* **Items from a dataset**
______________________________

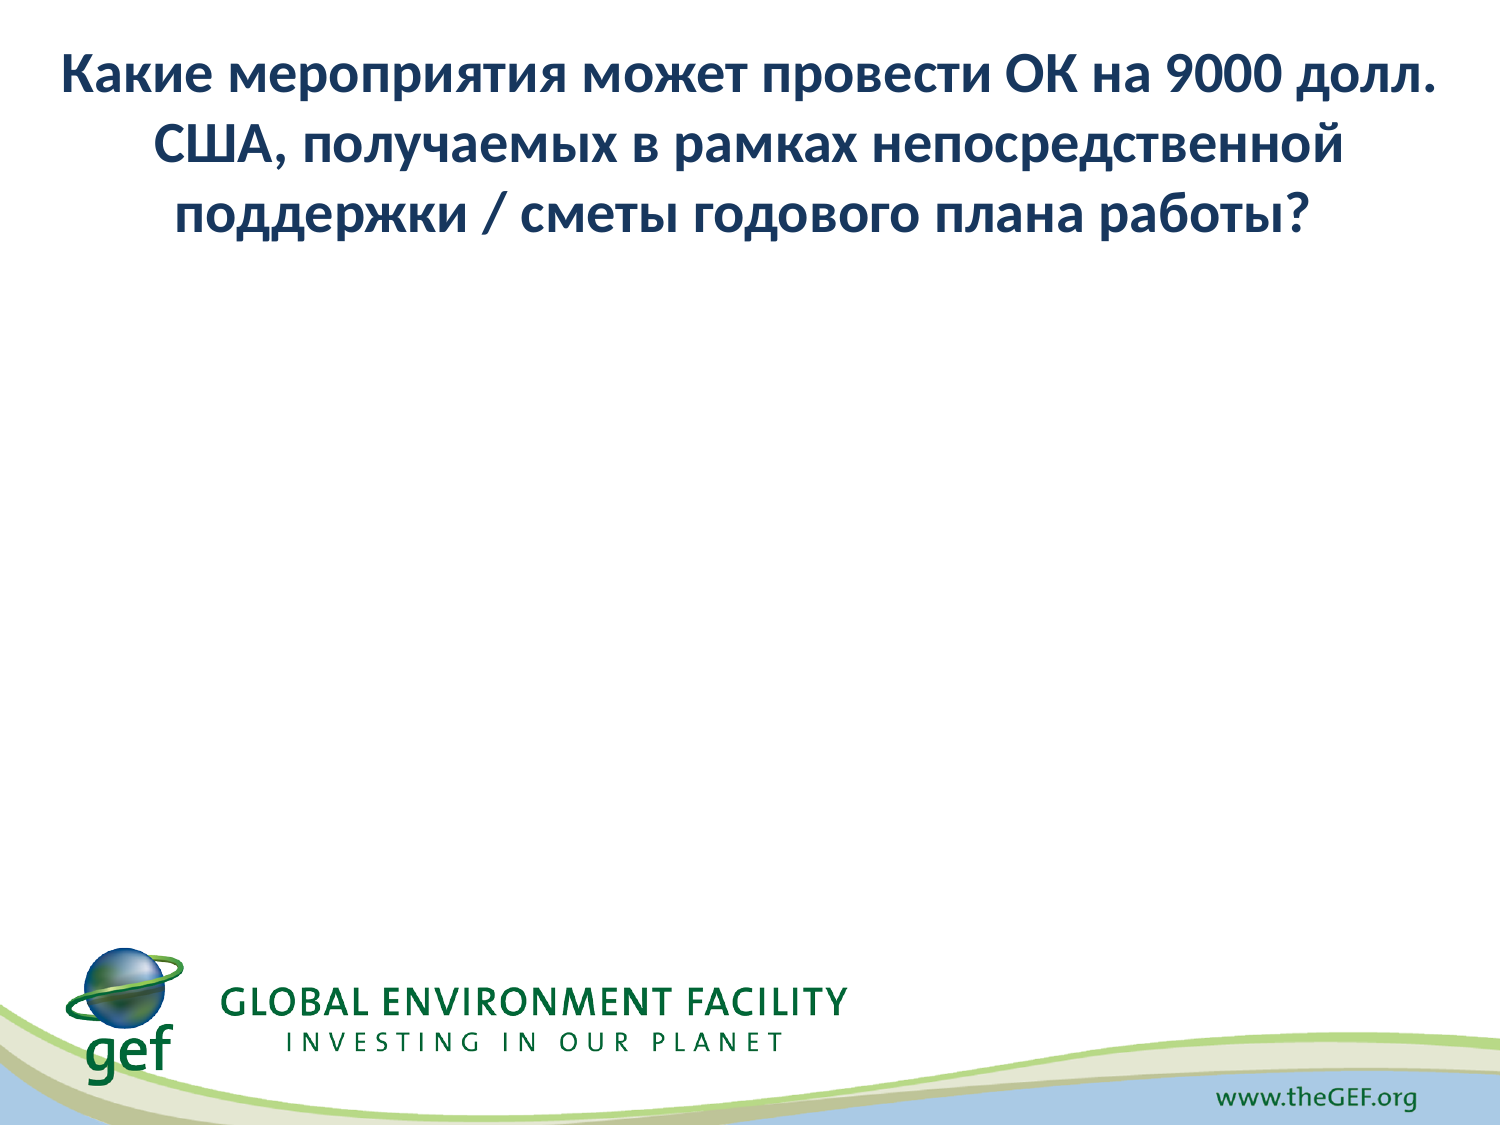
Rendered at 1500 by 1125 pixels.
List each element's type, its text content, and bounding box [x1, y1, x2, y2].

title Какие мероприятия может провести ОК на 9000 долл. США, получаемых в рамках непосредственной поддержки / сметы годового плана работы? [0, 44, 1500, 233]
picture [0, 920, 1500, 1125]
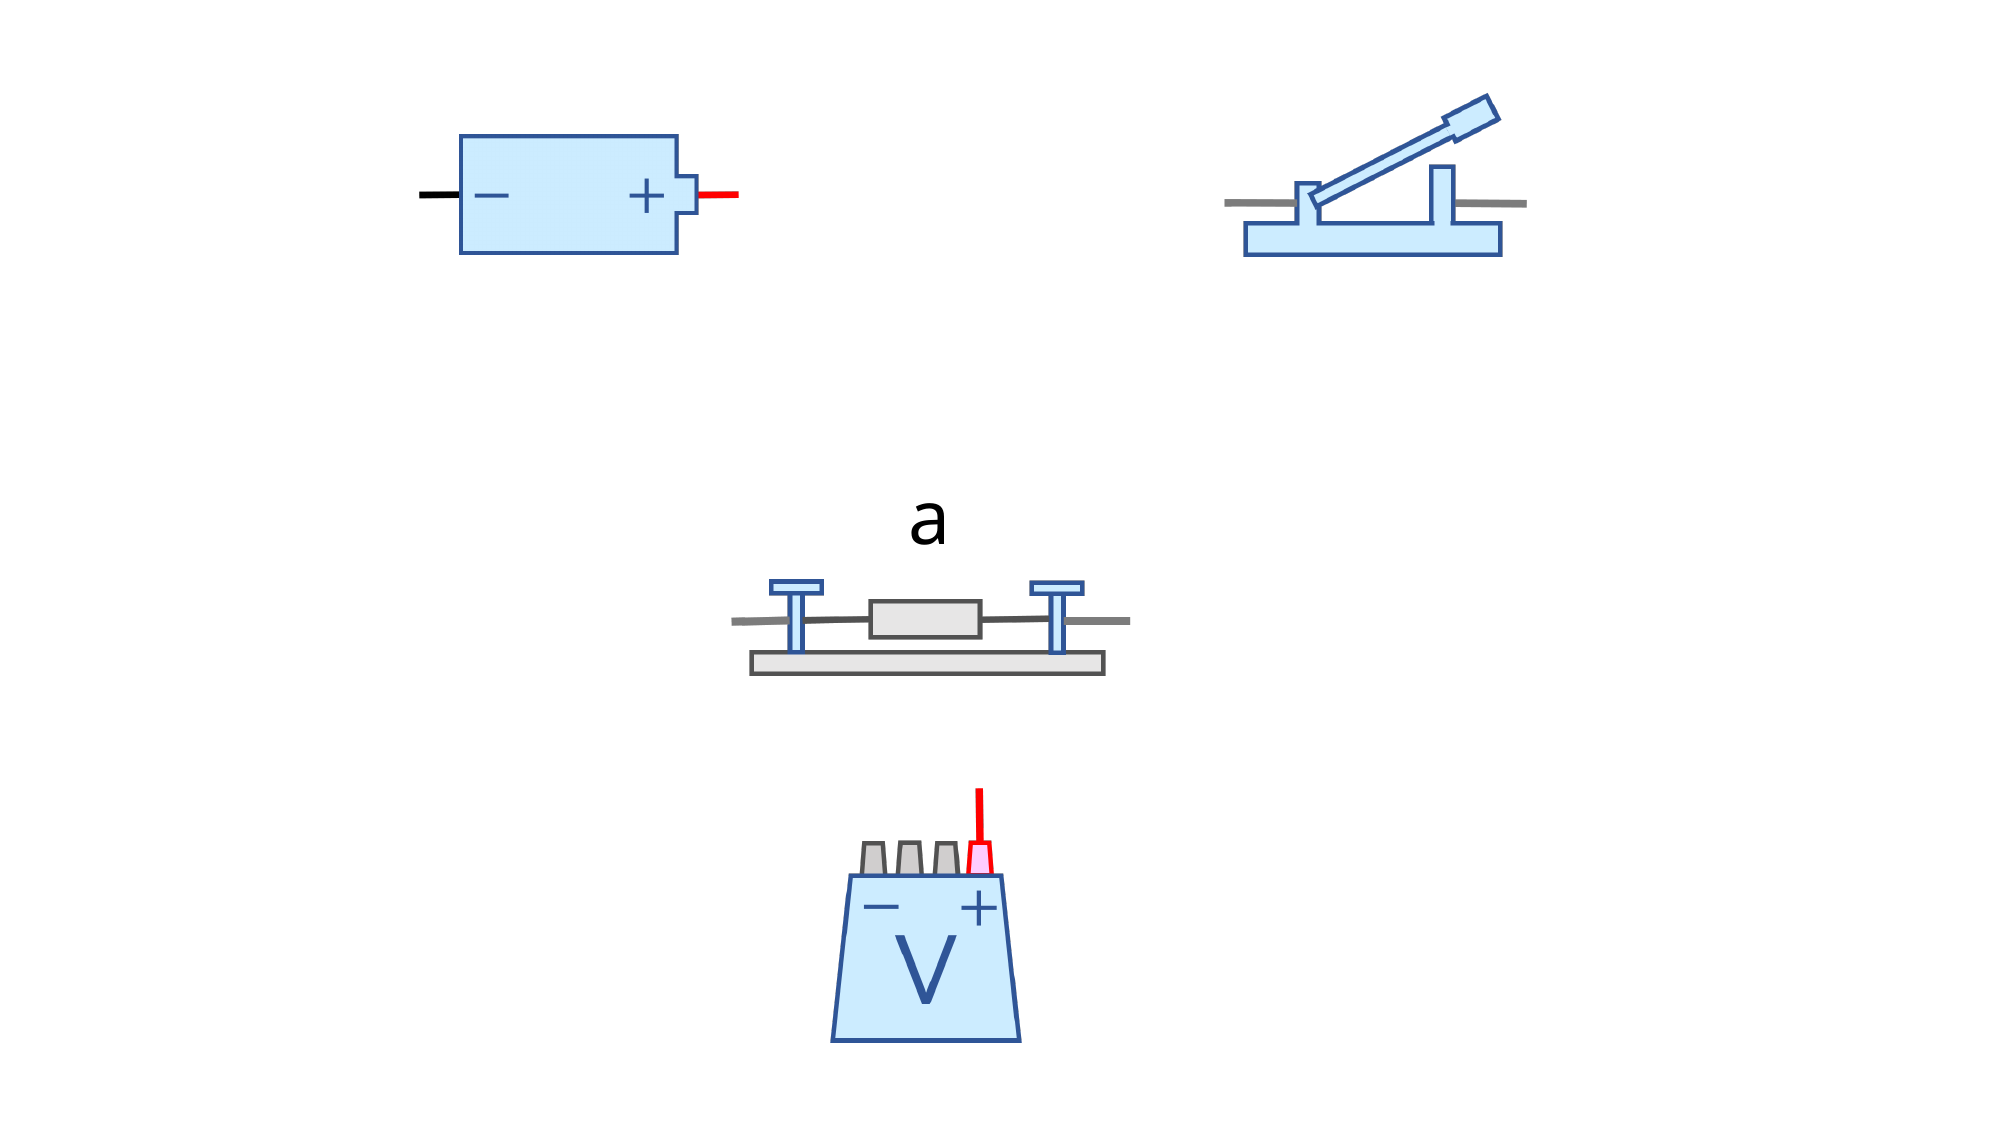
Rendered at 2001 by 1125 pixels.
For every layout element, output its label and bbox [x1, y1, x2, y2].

______________________________

* **YOUR INSTRUCTIONS**
Return every entry of the data above verbatim, with no images included.

* **FINISHED TASK**
Rendered at 1500 by 1125 pixels.
List each element's type, its text content, and bounding box [x1, y1, x2, y2].

title Какие мероприятия может провести ОК на 9000 долл. США, получаемых в рамках непосредственной поддержки / сметы годового плана работы? [0, 44, 1500, 233]
picture [0, 920, 1500, 1125]
Rendered at 2001 by 1125 pixels.
For every layout element, output its label and bbox [x1, y1, x2, y2].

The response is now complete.